Justin Faulk — who hadn’t scored on the power play since mid-February — got his first goal of the season with a slap shot from the point. Then Micheal Ferland finished a tic-tac-toe passing play with Sebastian Aho and Valentin Zykov for a second power play goal.

In one night, the Hurricanes went from the league’s worst power play to a more acceptable 12.1 percent.

“It’s just small sample size right now,” defenseman Calvin de Haan accurately deduced Sunday.

De Haan and the penalty kill also had a perfect night, going 4-for-4 and getting a shorthanded goal on Martinook’s empty-netter in final minute.

The PK got back to a less cringy 70 percent and, most importantly, the losing streak was snapped with a 3-1 win.

“You’re not always going to get the bounces, but if we stick to the process of how we’re playing then I think good results will be there in the end,” Brind’Amour said after the win.

The team as a whole thought the recent power play goals it allowed were more the result of bad luck — like Gabriel Landeskog’s power play goal Saturday that was scored after Martinook blocked a pass and it went right back to the Avalanche captain for an easy tap-in — than a needed change in game plan or deployment.

The power play, however, saw some personnel shuffling.

The most notable move was taking Teuvo Teravainen off the top unit with usual running mate Aho into less of a quarterbacking role on the second group with defensemen Jaccob Slavin and Dougie Hamilton joining him on the umbrella.

That left Aho as the main puck distributor on the No. 1 unit.

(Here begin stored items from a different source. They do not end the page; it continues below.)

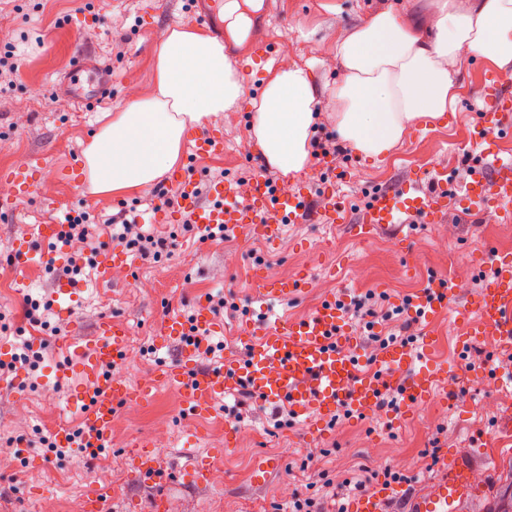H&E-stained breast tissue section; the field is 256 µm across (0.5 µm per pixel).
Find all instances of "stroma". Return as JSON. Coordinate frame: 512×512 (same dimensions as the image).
<instances>
[{
  "instance_id": "1",
  "label": "stroma",
  "mask_w": 512,
  "mask_h": 512,
  "mask_svg": "<svg viewBox=\"0 0 512 512\" xmlns=\"http://www.w3.org/2000/svg\"><path fill=\"white\" fill-rule=\"evenodd\" d=\"M431 2L265 0L253 41L274 44V67L301 58L315 61V82L322 89L342 76L341 70L327 71L317 64L333 49V32L352 28L378 10L390 7L413 15ZM198 18L195 0H0V30L9 34L0 41V57L12 50L24 58L12 83L0 87V183L13 173L41 170L33 195L21 199L14 210L0 212V343L16 354L23 353V340L48 343L37 371L22 366L15 370L25 387L23 397L0 395V512H38L57 479L74 471L81 475V491L63 497L58 512H83L86 497L106 487L112 490L106 512H155L153 501L162 491L150 480L131 475L126 448L138 438L158 448L157 465L169 472L179 471L190 452L224 469L223 482L211 486L168 487L166 512H277L308 481L300 464L310 454L319 456V468L334 480L360 467L373 473L388 466L400 468L408 481L385 512H409L412 499L436 485L440 471L433 468L431 453L441 448L472 466L483 482L472 512H494L502 485L512 478V428L507 425L512 419V383L493 386L471 371L505 366L507 354L480 345L458 353L453 310L428 330L437 341V356L460 367L464 404L424 402L411 419L392 430L382 415L349 416L337 421L330 441L322 444L309 438L303 418L274 428V406L257 401L245 412L242 432L228 449L224 428L233 417L234 396H224L222 409L212 417L194 420L181 411L180 391L161 382L150 405L121 409L112 425L111 446L97 457L75 453L60 459L39 444V433H50L64 422L78 423L77 413L67 407L72 388L58 385L55 373L71 347L89 343L102 315L125 320L139 346L153 347V354L135 355L119 366L121 375L145 382L160 363L178 357L175 345L155 346L156 319L164 311L193 312L210 295L232 294L248 313L224 316L220 323L224 341L241 350L248 323L267 317L301 319L324 299L369 290L385 295L388 306L396 307L415 295L427 278L456 273L464 263L469 266L468 290L476 292L482 284L478 266L483 255L512 249V213L493 207L469 213L454 204L438 224L409 216L411 241L405 249L385 235L360 244L343 228L323 224L286 225L275 251L255 237L237 235L227 242L181 238L167 260H133L127 274L112 285H99L94 276H86L85 291L69 304L56 299L57 278L44 267L13 269L6 261L13 243L33 238L36 225L60 221L72 209L119 221L140 216L159 231L179 223L181 214L175 208L157 219L153 187L108 197L91 193L81 166L83 151L101 127L104 113L123 109L129 87L146 83L154 32ZM85 47L93 49L95 63L109 67L115 76L111 99L89 109L75 106L58 91L64 71ZM491 70L480 58L465 63L457 76L461 90L452 111L443 120L420 123L382 163L363 162L346 148L336 154L335 168L316 163L304 175L279 176V183L293 187L302 182L317 195L325 183L335 182L337 196L353 214L375 189H424L441 170L448 173L450 190H463L480 161L473 134L483 109L481 84ZM249 122L246 110L204 122L203 131L222 135L223 154L198 161L181 156L178 171L196 183L219 172L235 180L269 174V167L247 146ZM259 265L280 277L307 270L312 280L302 297L260 302L251 285ZM29 295L50 300L48 318L59 324L60 335L45 337L39 326L24 318ZM489 437L496 439V447H482ZM21 440L28 455L20 461L15 453Z\"/></svg>"
}]
</instances>
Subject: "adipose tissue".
<instances>
[{
	"instance_id": "ef3b65f1",
	"label": "adipose tissue",
	"mask_w": 512,
	"mask_h": 512,
	"mask_svg": "<svg viewBox=\"0 0 512 512\" xmlns=\"http://www.w3.org/2000/svg\"><path fill=\"white\" fill-rule=\"evenodd\" d=\"M263 6L264 0H224L222 40L185 24L156 33L151 92L134 94L84 149L91 193H124L172 172L204 119L245 103L248 147L295 176L312 166L320 104L328 105L342 143L380 163L417 122L445 116L458 97L453 70L468 58L484 59L512 79V0H435L412 21L386 9L340 32L333 58L343 77L326 99H319L306 61L266 67L261 93L250 99L238 67Z\"/></svg>"
}]
</instances>
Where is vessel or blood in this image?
<instances>
[{"label": "vessel or blood", "mask_w": 512, "mask_h": 512, "mask_svg": "<svg viewBox=\"0 0 512 512\" xmlns=\"http://www.w3.org/2000/svg\"><path fill=\"white\" fill-rule=\"evenodd\" d=\"M111 71L95 69L91 54H83L68 72L64 89L72 102L84 105L102 98L112 88ZM486 107L475 132L483 143L486 163L466 184L461 197L472 209L487 205L512 204V162L499 158L496 147L498 134L512 127V91L501 88L496 75H486L482 83ZM190 156L199 160L222 154L223 137L212 133L195 136ZM181 192V205L191 212L199 227L218 224L240 235H254L268 248H277L282 229L287 224H343L347 221L344 205L336 198L335 184L325 185L319 196L306 188L286 193L256 178L249 192H241L230 180L213 184L210 201H203L193 183L185 176L175 179ZM452 197L447 179H434L426 192L377 189L363 207L358 220L352 223L354 236L362 242L372 240L382 232L397 233V243L408 246L404 235V217L421 215L427 223H438L447 213ZM60 226L56 223L39 225L34 240L17 243L9 261L24 270L37 261L47 260V248L60 244ZM128 267V254L118 245L105 247L96 263L97 281L112 280ZM483 285L468 299L469 310L476 317L467 321L462 336L456 340L459 352H467L474 344L502 350L512 349V251L496 250L486 256L482 265ZM255 293L259 300L288 299L305 292L303 277L280 278L265 269L253 274ZM460 296L453 275L434 276L425 288L412 297L410 310L423 331L413 343L395 342L363 356L357 334L347 324L335 300L326 299L315 306L303 319L295 321L264 320L250 323L247 336L249 354L244 361L230 362L219 370L200 368L196 357L199 347L183 344L179 361L160 365L158 379L177 387L183 397L182 411L193 419L212 415L217 399L246 387L265 404L287 403L289 410L305 420L315 421L317 429L330 425L338 410L367 418L384 412V397L397 391V412L388 415L389 426H398L431 394L446 402L461 396L459 376L447 361L432 355L434 339L424 328L436 317L455 307ZM195 325L199 338L217 336L222 328L206 306H198ZM185 332L182 318L165 312L159 320L158 346L181 340ZM129 328L124 320L102 317L88 346L76 347L69 363L56 373L57 382L79 375L81 383L69 400L70 408L81 413L77 427L61 426L53 430L57 447L74 444L85 446L93 455L108 448L112 424L120 409L129 405L145 406L152 402L149 388L131 384L124 377L111 373L112 364L127 356ZM385 413V412H384ZM132 473L150 476L161 485L175 479L184 483L207 485L211 469L202 461H192L179 476L155 466L154 451L137 443L130 448ZM440 477L435 489L415 498L411 512H465L480 489V482L461 460L440 450L437 459ZM399 482L381 478L374 490L356 496L350 512H383L385 504L400 491Z\"/></svg>", "instance_id": "vessel-or-blood-1"}]
</instances>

The move paid off on the second power play goal when Aho fed Zykov the puck below the goal line and the Russian winger one-touched a pass back into the slot for Ferland’s one-timer.

If Carolina’s special teams can be respectable, the Hurricanes can focus on making their dominant 5-on-5 play translate into more even-strength goals.

Carolina has outshoot its opponents in all nine of its games — and in overwhelming fashion.

The Hurricanes are averaging an NHL best 41.8 shots per game through Tuesday’s games while allowing just 24.4 against — only one-tenth more than Vegas, the league’s best shot-suppressing team.

With a shooting percentage of 7.7 percent (tied for 27th in the league through Tuesday) compared to a league average of 9.9 percent — it was 9.2 percent last year — there’s still room for improvement.

There’s always something that needs to get better. The key is to not panic.